Toilet training can be hard work, but it’s important to stay calm and positive. The key is making sure that your child is showing signs they are ready.
Children usually start showing signs that they are ready to toilet train around two years, although this can be slightly earlier or later for some.
Your child is showing signs of being ready if –
- They are becoming more independent in completing tasks
- They are showing more of an interest in others using the toilet, although this can feel uncomfortable its a great way of introducing the potty/toilets use to them.
- They are able to pull their own trousers up and down.
- They are able to go for a couple of hours with a dry nappy.
- They are able to communicate, either with vocalisations or gestures, when their nappy is wet or dirty.
If they are showing any of these signs and you feel that they are ready, its time to get started.
The first step with toilet training is deciding whether you are going to use a potty or toilet train.
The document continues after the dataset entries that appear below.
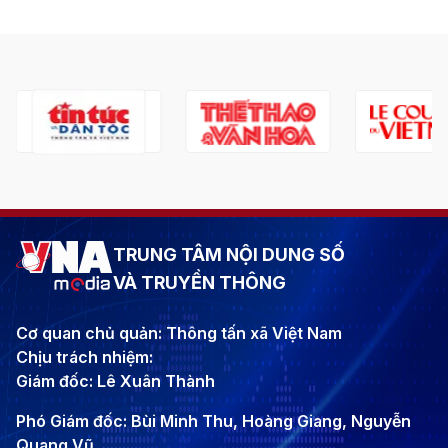
TRUNG TÂM NỘI DUNG SỐ
VÀ TRUYỀN THÔNG
Cơ quan chủ quản: Thông tấn xã Việt Nam
Chịu trách nhiệm:
Giám đốc: Lê Xuân Thành
Phó Giám đốc: Bùi Minh Thu, Hoàng Giang, Nguyễn
Quang Vũ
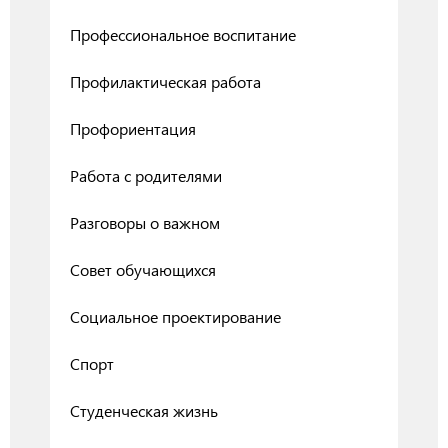
Профессиональное воспитание
Профилактическая работа
Профориентация
Работа с родителями
Разговоры о важном
Совет обучающихся
Социальное проектирование
Спорт
Студенческая жизнь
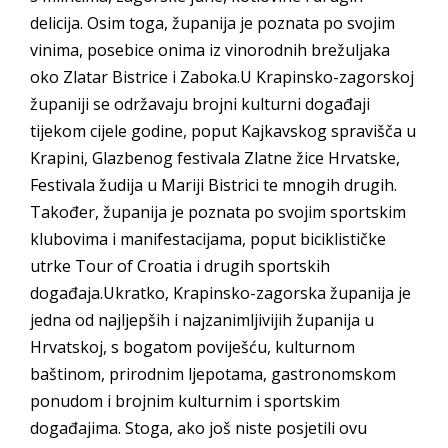
delicija. Osim toga, županija je poznata po svojim
vinima, posebice onima iz vinorodnih brežuljaka
oko Zlatar Bistrice i Zaboka.U Krapinsko-zagorskoj
županiji se održavaju brojni kulturni događaji
tijekom cijele godine, poput Kajkavskog spravišča u
Krapini, Glazbenog festivala Zlatne žice Hrvatske,
Festivala žudija u Mariji Bistrici te mnogih drugih.
Također, županija je poznata po svojim sportskim
klubovima i manifestacijama, poput biciklističke
utrke Tour of Croatia i drugih sportskih
događaja.Ukratko, Krapinsko-zagorska županija je
jedna od najljepših i najzanimljivijih županija u
Hrvatskoj, s bogatom poviješću, kulturnom
baštinom, prirodnim ljepotama, gastronomskom
ponudom i brojnim kulturnim i sportskim
događajima. Stoga, ako još niste posjetili ovu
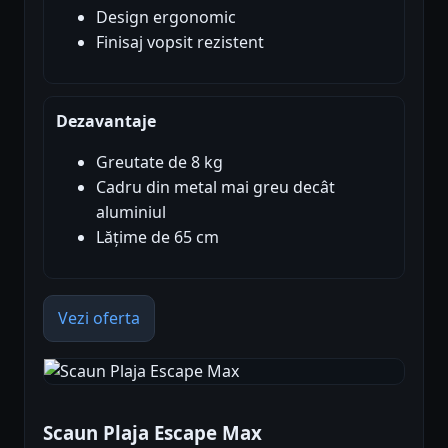
Design ergonomic
Finisaj vopsit rezistent
Dezavantaje
Greutate de 8 kg
Cadru din metal mai greu decât
aluminiul
Lățime de 65 cm
Vezi oferta
Scaun Plaja Escape Max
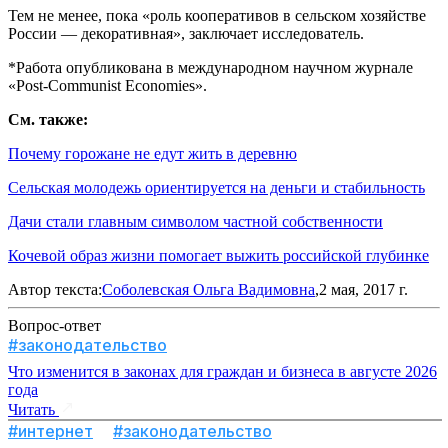
Тем не менее, пока «роль кооперативов в сельском хозяйстве
России — декоративная», заключает исследователь.
*Работа опубликована в международном научном журнале
«Post-Communist Economies».
См. также:
Почему горожане не едут жить в деревню
Сельская молодежь ориентируется на деньги и стабильность
Дачи стали главным символом частной собственности
Кочевой образ жизни помогает выжить российской глубинке
Автор текста:
Соболевская Ольга Вадимовна
,2 мая, 2017 г.
Вопрос-ответ
#законодательство
Что изменится в законах для граждан и бизнеса в августе 2026
года
Читать
#интернет
#законодательство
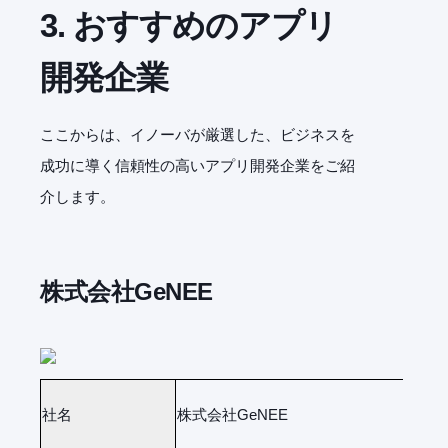
3. おすすめのアプリ
開発企業
ここからは、イノーバが厳選した、ビジネスを
成功に導く信頼性の高いアプリ開発企業をご紹
介します。
株式会社GeNEE
社名
株式会社GeNEE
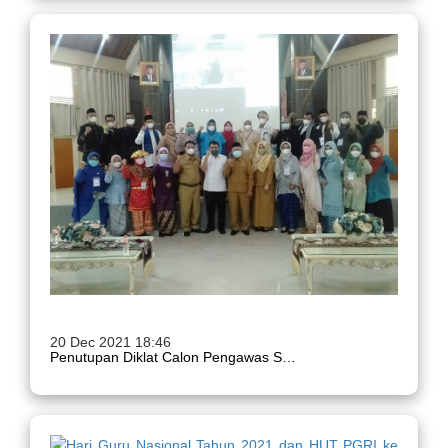
20 Dec 2021 18:46
Penutupan Diklat Calon Pengawas Sekolah Di Lingkungan Pemerintah Kota Tangerang Tahun 2021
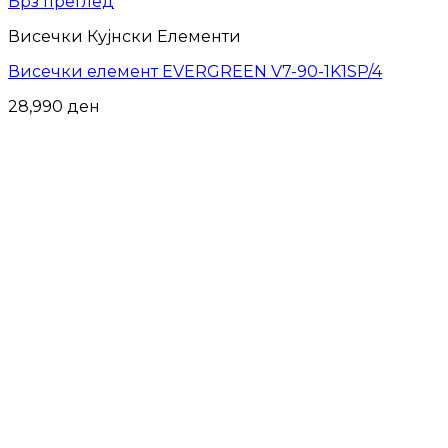
Брз преглед
Висечки Кујнски Елементи
Висечки елемент EVERGREEN V7-90-1K1SP/4
28,990
ден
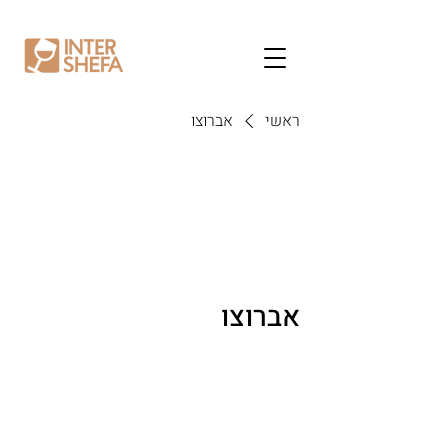
ראשי
אברוצו
אברוצו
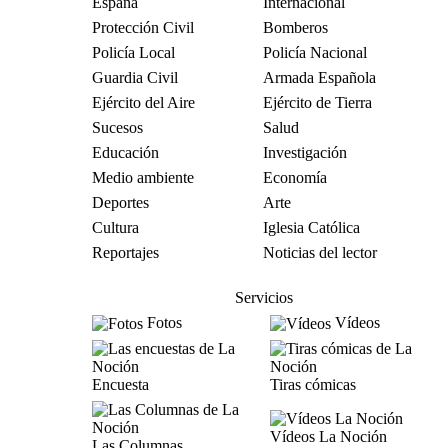
España
Internacional
Protección Civil
Bomberos
Policía Local
Policía Nacional
Guardia Civil
Armada Española
Ejército del Aire
Ejército de Tierra
Sucesos
Salud
Educación
Investigación
Medio ambiente
Economía
Deportes
Arte
Cultura
Iglesia Católica
Reportajes
Noticias del lector
Servicios
Fotos
Vídeos
Encuesta
Tiras cómicas
Vídeos La Noción
Las Columnas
There are some advantages of using a potty, such as them being portable and sometimes children find them less scary than a toilet. Some children are happy to use both, which can make life a lot easier when you are out and about. I suggest finding our their preference and going with it, at the end of the day for this to work they need to feel comfortable.
If using the toilet to train just bare in mind that you may need to make sure that you have all the right equipment. For example a step for them to be able to get onto the toilet and a smaller seat to stop those fears about falling in.
Another thing to consider when thinking about toilet training is about any up and coming changes in their little lives. Whilst I don’t agree that you need to plan toilet training around time at home it is important to think about what else is going on for them. Like with anything too many changes in their lives in short space of time can be overwhelming.
Tips for getting toilet training ready –
- Teach them words or gestures that they can use to indicate that they need the toilet.
- When changing their nappy ask them if it’s wet or dirty.
- Let your child try sitting on the potty or toilet so that they can get used to it.
- Let your child watch you or another trusted grown up go toilet and talk to them about what you are doing.
- Involve them in buying any equipment that you need and their knickers/pants.
- Ensure that your child is eating plenty of fibre and drinking plenty of water to ensure that they don’t become constipated.
Starting Toilet Training
Once you start toilet training its important to remember that it may take days, weeks or even months. The key is not push your child and let them go at their own pace.
I don’t believe that toilet training should take place when you know you have a couple of days when you will be home. Although, it is important that if you are out and about you make time for visits to the toilet and that you aren’t to far away from one.
- Sit your child on the toilet or potty at when you have noticed they usually do a poo.
- Look out for signs that they may need the toilet – going quite and changes in posture are common signs.
- If they haven’t done anything within 2-3 minutes of sitting on the toilet/potty take them off. It can feel like a punishment if they are left to sit on the toilet/potty for long periods of time.
Encouraging and reminding your child:
- To begin with they may need encouragement to go to the toilet every 30 minutes or two. You can reduce this if they are having accidents and then gradually leave longer gaps when they are getting the hang of it.
- Praise your child for trying even if they don’t do anything.
- When they do have accidents try not to get frustrated. Children don’t usually have accidents on purpose, just clean it up, give them some reassurance and carry on.
I hope you find these pointers helpful. If at any time your worried about how your child is adapting to toilet training talk to your Health visitor or GP.